The economy dictated another change at the course: Instead of five divisions racing each weekend, there will be only four.

When the 2009 racing season opens at Sharon Speedway in Hartford, fans and drivers will notice changes to both the driving surface and the racing lineup.

A new surface was put down on in October, blending clay with the dirt track, track spokeswoman Marcie Barlow said.

“Clay holds more moisture, so we’re hoping that it will help the track hold together better,” Barlow said. “So far the drivers seem to like it.”

She said the official racing season won’t open until May 2, but drivers were on the track Saturday for the first of two open practice sessions. Another practice session will be this Saturday.

Drivers from a variety of racing classes came from all over to get their cars on the track and test them out before their seasons begin.

“Right now, it looks better,” veteran driver Mike Kekich said of the new track. “Last year they had problems with it chunking up and coming apart. The ruts were terrible.”

Kekich, 47, of Hermitage, Pa., was at the track to watch the debut of his 15-year-old son, Adam, who was behind the wheel of a limited sprint car for the very first time.
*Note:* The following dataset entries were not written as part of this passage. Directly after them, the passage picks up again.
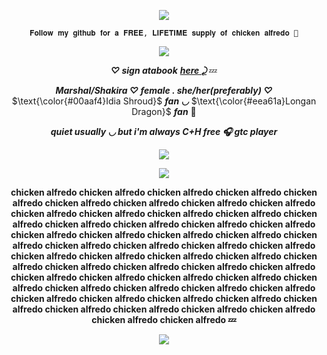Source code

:<p align="Center">
<img src="https://komarev.com/ghpvc/?username=verciless&label=Little+Idia's!&color=0099ff"
  </p>

<p align="center"> <code style="color" : lightskyblue">𝐅𝐨𝐥𝐥𝐨𝐰 𝐦𝐲 𝐠𝐢𝐭𝐡𝐮𝐛 𝐟𝐨𝐫 𝐚 𝐅𝐑𝐄𝐄, 𝐋𝐈𝐅𝐄𝐓𝐈𝐌𝐄 𝐬𝐮𝐩𝐩𝐥𝐲 𝐨𝐟 𝐜𝐡𝐢𝐜𝐤𝐞𝐧 𝐚𝐥𝐟𝐫𝐞𝐝𝐨 🤑</code>  </p>

</p>

<p align="center">
<img src="https://github.com/user-attachments/assets/45a92b90-5eb7-4971-a8ee-58ca601ba361"
  </p>


***<p align="center"> ♡ sign atabook*** ***<a href="https://verciless.atabook.org/">here ⤸</a>*** 💤 </p>
***<p align="center"> Marshal/Shakira ♡ female . she/her(preferably) ♡*** $\text{\color{#00aaf4}Idia Shroud}$ ***fan ◡*** $\text{\color{#eea61a}Longan Dragon}$ ***fan*** 🥞 </p>
***<p align="center"> quiet usually ◡ but i'm always C+H free 🎧 gtc player*** </p>
<p align="center">
<img src="https://github.com/user-attachments/assets/ca46c72c-8d98-499f-a31c-01df24935e77"
</p>

<p align="center">
<img src="https://github.com/user-attachments/assets/74bdb856-d2a9-4445-8c98-5578cb6296ab"
  </p>

**<p align="center"> chicken alfredo chicken alfredo chicken alfredo chicken alfredo chicken alfredo chicken alfredo chicken alfredo chicken alfredo chicken alfredo chicken alfredo chicken alfredo chicken alfredo chicken alfredo chicken alfredo chicken alfredo chicken alfredo chicken alfredo chicken alfredo chicken alfredo chicken alfredo chicken alfredo chicken alfredo chicken alfredo chicken alfredo chicken alfredo chicken alfredo chicken alfredo chicken alfredo chicken alfredo chicken alfredo chicken alfredo chicken alfredo chicken alfredo chicken alfredo chicken alfredo chicken alfredo chicken alfredo chicken alfredo chicken alfredo chicken alfredo chicken alfredo chicken alfredo chicken alfredo chicken alfredo chicken alfredo chicken alfredo chicken alfredo chicken alfredo chicken alfredo chicken alfredo chicken alfredo chicken alfredo chicken alfredo chicken alfredo chicken alfredo chicken alfredo 💤 </p>**

<p align="center">
<img src="https://github.com/user-attachments/assets/ca46c72c-8d98-499f-a31c-01df24935e77"
</p>
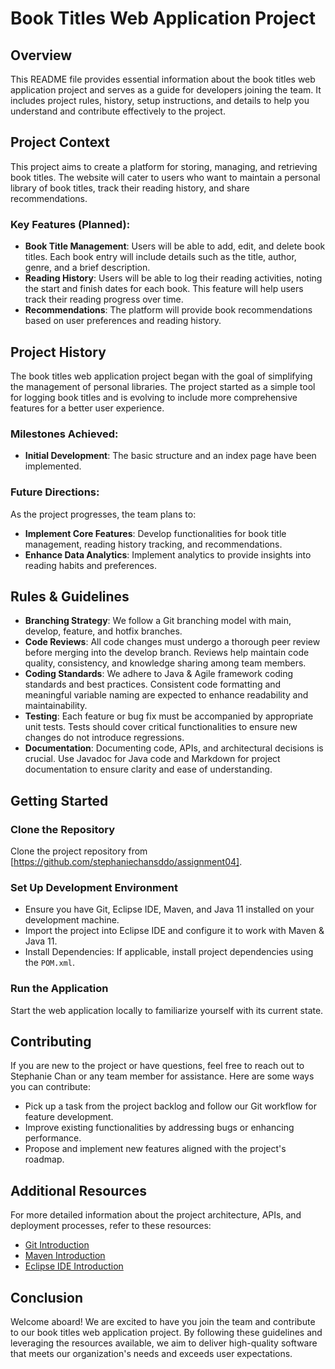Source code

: # Book Titles Web Application Project

## Overview
This README file provides essential information about the book titles web application project and serves as a guide for developers joining the team. It includes project rules, history, setup instructions, and details to help you understand and contribute effectively to the project.

## Project Context
This project aims to create a platform for storing, managing, and retrieving book titles. The website will cater to users who want to maintain a personal library of book titles, track their reading history, and share recommendations.

### Key Features (Planned):
- **Book Title Management**: Users will be able to add, edit, and delete book titles. Each book entry will include details such as the title, author, genre, and a brief description.
- **Reading History**: Users will be able to log their reading activities, noting the start and finish dates for each book. This feature will help users track their reading progress over time.
- **Recommendations**: The platform will provide book recommendations based on user preferences and reading history.

## Project History
The book titles web application project began with the goal of simplifying the management of personal libraries. The project started as a simple tool for logging book titles and is evolving to include more comprehensive features for a better user experience.

### Milestones Achieved:
- **Initial Development**: The basic structure and an index page have been implemented.

### Future Directions:
As the project progresses, the team plans to:
- **Implement Core Features**: Develop functionalities for book title management, reading history tracking, and recommendations.
- **Enhance Data Analytics**: Implement analytics to provide insights into reading habits and preferences.

## Rules & Guidelines
- **Branching Strategy**: We follow a Git branching model with main, develop, feature, and hotfix branches.
- **Code Reviews**: All code changes must undergo a thorough peer review before merging into the develop branch. Reviews help maintain code quality, consistency, and knowledge sharing among team members.
- **Coding Standards**: We adhere to Java & Agile framework coding standards and best practices. Consistent code formatting and meaningful variable naming are expected to enhance readability and maintainability.
- **Testing**: Each feature or bug fix must be accompanied by appropriate unit tests. Tests should cover critical functionalities to ensure new changes do not introduce regressions.
- **Documentation**: Documenting code, APIs, and architectural decisions is crucial. Use Javadoc for Java code and Markdown for project documentation to ensure clarity and ease of understanding.

## Getting Started

### Clone the Repository
Clone the project repository from [https://github.com/stephaniechansddo/assignment04].

### Set Up Development Environment
- Ensure you have Git, Eclipse IDE, Maven, and Java 11 installed on your development machine.
- Import the project into Eclipse IDE and configure it to work with Maven & Java 11.
- Install Dependencies: If applicable, install project dependencies using the `POM.xml`.

### Run the Application
Start the web application locally to familiarize yourself with its current state.

## Contributing
If you are new to the project or have questions, feel free to reach out to Stephanie Chan or any team member for assistance. Here are some ways you can contribute:
- Pick up a task from the project backlog and follow our Git workflow for feature development.
- Improve existing functionalities by addressing bugs or enhancing performance.
- Propose and implement new features aligned with the project's roadmap.

## Additional Resources
For more detailed information about the project architecture, APIs, and deployment processes, refer to these resources:
- [Git Introduction](https://www.w3schools.com/git/git_intro.asp?remote=github)
- [Maven Introduction](https://www.geeksforgeeks.org/how-to-create-a-maven-project-in-eclipse-ide/)
- [Eclipse IDE Introduction](https://www.cogentinfo.com/resources/what-is-eclipse-ide-java-101#:~:text=A%3A%20Eclipse%20IDE%20is%20a,into%20a%20single%20application%20workspace)

## Conclusion
Welcome aboard! We are excited to have you join the team and contribute to our book titles web application project. By following these guidelines and leveraging the resources available, we aim to deliver high-quality software that meets our organization's needs and exceeds user expectations.

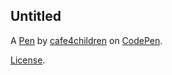 Untitled
--------


A [Pen](https://codepen.io/cafe4children/pen/xxoevjP) by [cafe4children](https://codepen.io/cafe4children) on [CodePen](https://codepen.io).

[License](https://codepen.io/license/pen/xxoevjP).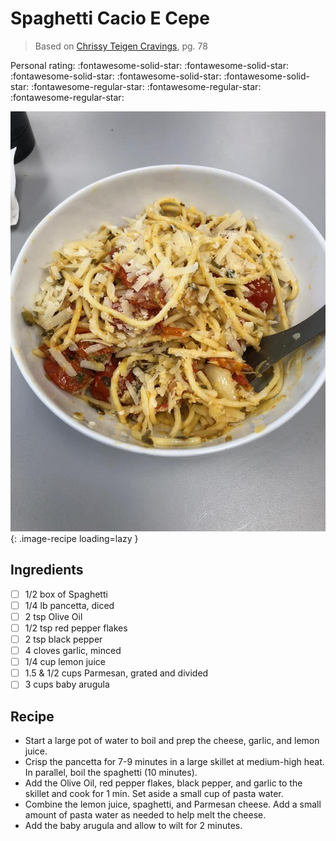 <!-- Needs Manual Review -->

<!-- Do not modify sections with "AUTO-*". They are updated by make.py -->

# Spaghetti Cacio E Cepe

> Based on [Chrissy Teigen Cravings], pg. 78

  [Chrissy Teigen Cravings]: https://www.penguinrandomhouse.com/books/252973/cravings-by-chrissy-teigen-with-adeena-sussman/

<!-- rating=2; (User can specify rating on scale of 1-5) -->
<!-- AUTO-UserRating -->
Personal rating: :fontawesome-solid-star: :fontawesome-solid-star: :fontawesome-solid-star: :fontawesome-solid-star: :fontawesome-solid-star: :fontawesome-regular-star: :fontawesome-regular-star: :fontawesome-regular-star:
<!-- /AUTO-UserRating -->

<!-- name_image=spaghetti_cacio_e_cepe.jpg; (User can specify image name) -->
<!-- AUTO-Image -->
![spaghetti_cacio_e_cepe.jpg](./spaghetti_cacio_e_cepe.jpg){: .image-recipe loading=lazy }
<!-- /AUTO-Image -->

## Ingredients

* [ ] 1/2 box of Spaghetti
* [ ] 1/4 lb pancetta, diced
* [ ] 2 tsp Olive Oil
* [ ] 1/2 tsp red pepper flakes
* [ ] 2 tsp black pepper
* [ ] 4 cloves garlic, minced
* [ ] 1/4 cup lemon juice
* [ ] 1.5 & 1/2 cups Parmesan, grated and divided
* [ ] 3 cups baby arugula

## Recipe

* Start a large pot of water to boil and prep the cheese, garlic, and lemon juice.
* Crisp the pancetta for 7-9 minutes in a large skillet at medium-high heat. In parallel, boil the spaghetti (10 minutes).
* Add the Olive Oil, red pepper flakes, black pepper, and garlic to the skillet and cook for 1 min. Set aside a small cup of pasta water.
* Combine the lemon juice, spaghetti, and Parmesan cheese. Add a small amount of pasta water as needed to help melt the cheese.
* Add the baby arugula and allow to wilt for 2 minutes.
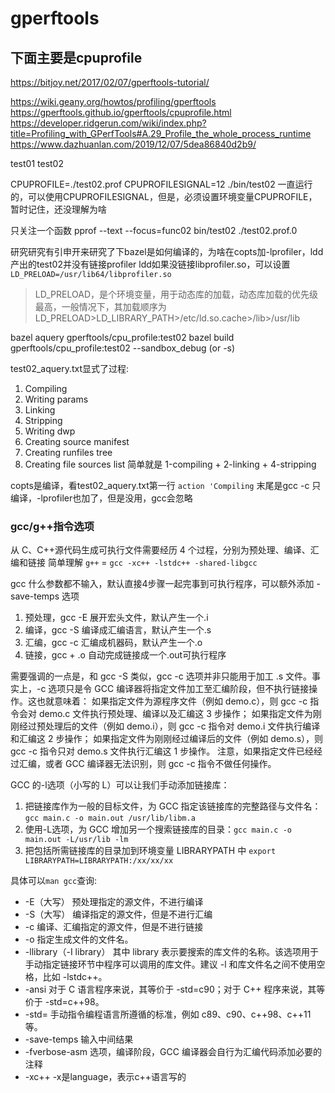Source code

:# gperftools

## 下面主要是cpuprofile

https://bitjoy.net/2017/02/07/gperftools-tutorial/

https://wiki.geany.org/howtos/profiling/gperftools
https://gperftools.github.io/gperftools/cpuprofile.html
https://developer.ridgerun.com/wiki/index.php?title=Profiling_with_GPerfTools#A.29_Profile_the_whole_process_runtime
https://www.dazhuanlan.com/2019/12/07/5dea86840d2b9/

test01
test02

CPUPROFILE=./test02.prof CPUPROFILESIGNAL=12 ./bin/test02
一直运行的，可以使用CPUPROFILESIGNAL，但是，必须设置环境变量CPUPROFILE，暂时记住，还没理解为啥

只关注一个函数
pprof --text --focus=func02 bin/test02 ./test02.prof.0

研究研究有引申开来研究了下bazel是如何编译的，为啥在copts加-lprofiler，ldd产出的test02并没有链接profiler
ldd如果没链接libprofiler.so，可以设置`LD_PRELOAD=/usr/lib64/libprofiler.so`
> LD_PRELOAD，是个环境变量，用于动态库的加载，动态库加载的优先级最高，一般情况下，其加载顺序为LD_PRELOAD>LD_LIBRARY_PATH>/etc/ld.so.cache>/lib>/usr/lib

bazel aquery gperftools/cpu_profile:test02
bazel build gperftools/cpu_profile:test02 --sandbox_debug (or -s)

test02_aquery.txt显式了过程:

1. Compiling
2. Writing params
3. Linking
4. Stripping
5. Writing dwp
6. Creating source manifest
7. Creating runfiles tree
8. Creating file sources list
简单就是 1-compiling + 2-linking + 4-stripping

copts是编译，看test02_aquery.txt第一行 `action 'Compiling` 末尾是gcc -c 只编译，-lprofiler也加了，但是没用，gcc会忽略


### gcc/g++指令选项

从 C、C++源代码生成可执行文件需要经历 4 个过程，分别为预处理、编译、汇编和链接
简单理解 `g++` = `gcc -xc++ -lstdc++ -shared-libgcc`

gcc 什么参数都不输入，默认直接4步骤一起完事到可执行程序，可以额外添加 -save-temps 选项

1. 预处理，gcc -E 展开宏头文件，默认产生一个.i
2. 编译，gcc -S 编译成汇编语言，默认产生一个.s
3. 汇编，gcc -c 汇编成机器码，默认产生一个.o
4. 链接，gcc + .o 自动完成链接成一个.out可执行程序

需要强调的一点是，和 gcc -S 类似，gcc -c 选项并非只能用于加工 .s 文件。事实上，-c 选项只是令 GCC 编译器将指定文件加工至汇编阶段，但不执行链接操作。这也就意味着：
如果指定文件为源程序文件（例如 demo.c），则 gcc -c 指令会对 demo.c 文件执行预处理、编译以及汇编这 3 步操作；
如果指定文件为刚刚经过预处理后的文件（例如 demo.i），则 gcc -c 指令对 demo.i 文件执行编译和汇编这 2 步操作；
如果指定文件为刚刚经过编译后的文件（例如 demo.s），则 gcc -c 指令只对 demo.s 文件执行汇编这 1 步操作。
注意，如果指定文件已经经过汇编，或者 GCC 编译器无法识别，则 gcc -c 指令不做任何操作。

GCC 的-l选项（小写的 L）可以让我们手动添加链接库：

1. 把链接库作为一般的目标文件，为 GCC 指定该链接库的完整路径与文件名：`gcc main.c -o main.out /usr/lib/libm.a`
2. 使用-L选项，为 GCC 增加另一个搜索链接库的目录：`gcc main.c -o main.out -L/usr/lib -lm`
3. 把包括所需链接库的目录加到环境变量 LIBRARYPATH 中 `export LIBRARYPATH=LIBRARYPATH:/xx/xx/xx`

具体可以`man gcc`查询:

- -E（大写） 预处理指定的源文件，不进行编译
- -S（大写） 编译指定的源文件，但是不进行汇编
- -c 编译、汇编指定的源文件，但是不进行链接
- -o 指定生成文件的文件名。
- -llibrary（-I library） 其中 library 表示要搜索的库文件的名称。该选项用于手动指定链接环节中程序可以调用的库文件。建议 -l 和库文件名之间不使用空格，比如 -lstdc++。
- -ansi 对于 C 语言程序来说，其等价于 -std=c90；对于 C++ 程序来说，其等价于 -std=c++98。
- -std= 手动指令编程语言所遵循的标准，例如 c89、c90、c++98、c++11 等。
- -save-temps 输入中间结果
- -fverbose-asm 选项，编译阶段，GCC 编译器会自行为汇编代码添加必要的注释
- -xc++  -x是language，表示c++语言写的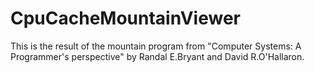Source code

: CpuCacheMountainViewer
======================

This is the result of the mountain program from &quot;Computer Systems: A Programmer&#39;s perspective&quot; by Randal E.Bryant and David R.O&#39;Hallaron.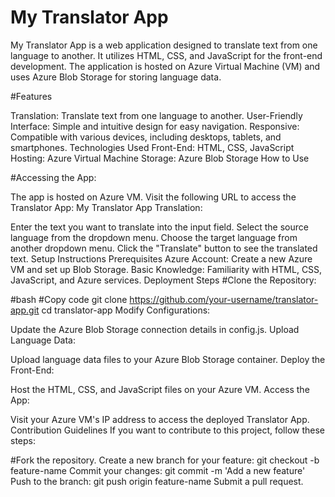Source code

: # My Translator App


My Translator App is a web application designed to translate text from one language to another. It utilizes HTML, CSS, and JavaScript for the front-end development. The application is hosted on Azure Virtual Machine (VM) and uses Azure Blob Storage for storing language data.

#Features


Translation: Translate text from one language to another.
User-Friendly Interface: Simple and intuitive design for easy navigation.
Responsive: Compatible with various devices, including desktops, tablets, and smartphones.
Technologies Used
Front-End: HTML, CSS, JavaScript
Hosting: Azure Virtual Machine
Storage: Azure Blob Storage
How to Use

#Accessing the App:

The app is hosted on Azure VM. Visit the following URL to access the Translator App: My Translator App
Translation:

Enter the text you want to translate into the input field.
Select the source language from the dropdown menu.
Choose the target language from another dropdown menu.
Click the "Translate" button to see the translated text.
Setup Instructions
Prerequisites
Azure Account: Create a new Azure VM and set up Blob Storage.
Basic Knowledge: Familiarity with HTML, CSS, JavaScript, and Azure services.
Deployment Steps
#Clone the Repository:

#bash
#Copy code
git clone https://github.com/your-username/translator-app.git
cd translator-app
Modify Configurations:

Update the Azure Blob Storage connection details in config.js.
Upload Language Data:

Upload language data files to your Azure Blob Storage container.
Deploy the Front-End:

Host the HTML, CSS, and JavaScript files on your Azure VM.
Access the App:

Visit your Azure VM's IP address to access the deployed Translator App.
Contribution Guidelines
If you want to contribute to this project, follow these steps:

#Fork the repository.
Create a new branch for your feature: git checkout -b feature-name
Commit your changes: git commit -m 'Add a new feature'
Push to the branch: git push origin feature-name
Submit a pull request.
“My nerves were all over the place out there,” Adam said after his first practice run. “But it was a blast.”

Adam, a sophomore at Hickory High School and a member of its drum line, said he’s spent his entire life at race tracks watching his dad, grandfather and uncles drive. He has raced go-karts for the past several years, so entering the sprint series is a natural progression for him.

“It’s a whole family deal,” Mike said.

“I hope someday my dad and I will be able to race against each other,” Adam said. “I think that would be really cool.”

And who would win, should that head-to-head race ever come to pass?

“I don’t know,” the fledging driver said with a smile. “I guess we’ll have to see.”

Mike Kekich, who drives a 410 Sprint, said he was pleased with Adam’s first turn on the track among the big boys.

“He brought it back [intact],” Mike said, laughing. “I told him he wasn’t here to impress anybody, just to get the feel for the car.”

Also making his big-track debut Saturday was 16-year-old Josh Double of Bristolville.

Like Adam, Double has spent several years on the local go-kart circuit and is taking a step up to bigger, faster cars this year. He’ll race a Fast Tack Late Model, which Barlow said will run twice at Sharon Speedway this season – once in May and again in September.

“I’m excited, but I’m really nervous,” Double said before getting his car onto the track for his first practice run. “Today, I just want to get as much seat time in as I can and get the feel for the car.”

Barlow said track owners made a change this year in the lineup of races that will be held each week. In the past, fans got to see races in five racing divisions every Saturday night. This year, that will be cut down to four.

The E-Modifieds, Pro Stocks and Limited Sprint cars will race every week, while the Big Block Modifieds and 410 Sprints will each race only every two weeks, each one on alternating weeks.

“It’s simply because of the economy,” Barlow said. “They are two of the most expensive divisions, for both the track and the competitors.”

She said some of the drivers initially were unhappy with the change, but have begun to come around because having every other weekend off will give them time to do other things with their families.